▶ **Task details**:
Copy the data that follows exactly, and include none of its images.
++++ Listed records ++++
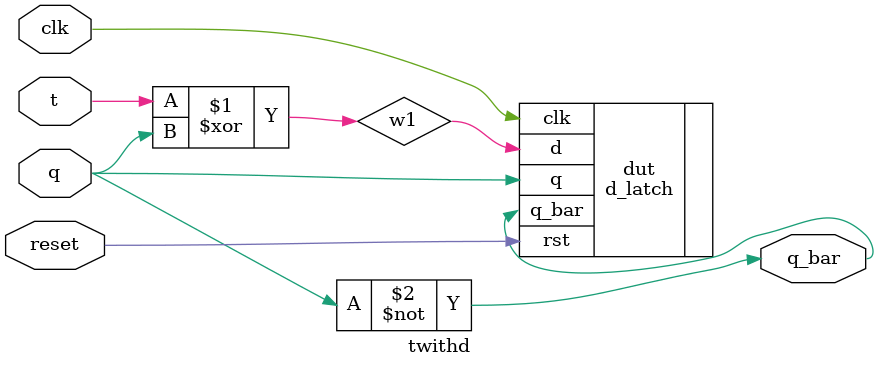
<source format=v>
module twithd(input t,
              input clk,reset,
              inout q,
              output q_bar
);
wire w1;
d_latch dut(.d(w1),.clk(clk),.rst(reset),.q(q),.q_bar(q_bar));
xor x1(w1,t,q);
assign q_bar=~q;
endmodule


</source>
++++
▶ **Output below**:
<source format=v>
module twithd(input t,
              input clk,reset,
              inout q,
              output q_bar
);
wire w1;
d_latch dut(.d(w1),.clk(clk),.rst(reset),.q(q),.q_bar(q_bar));
xor x1(w1,t,q);
assign q_bar=~q;
endmodule


</source>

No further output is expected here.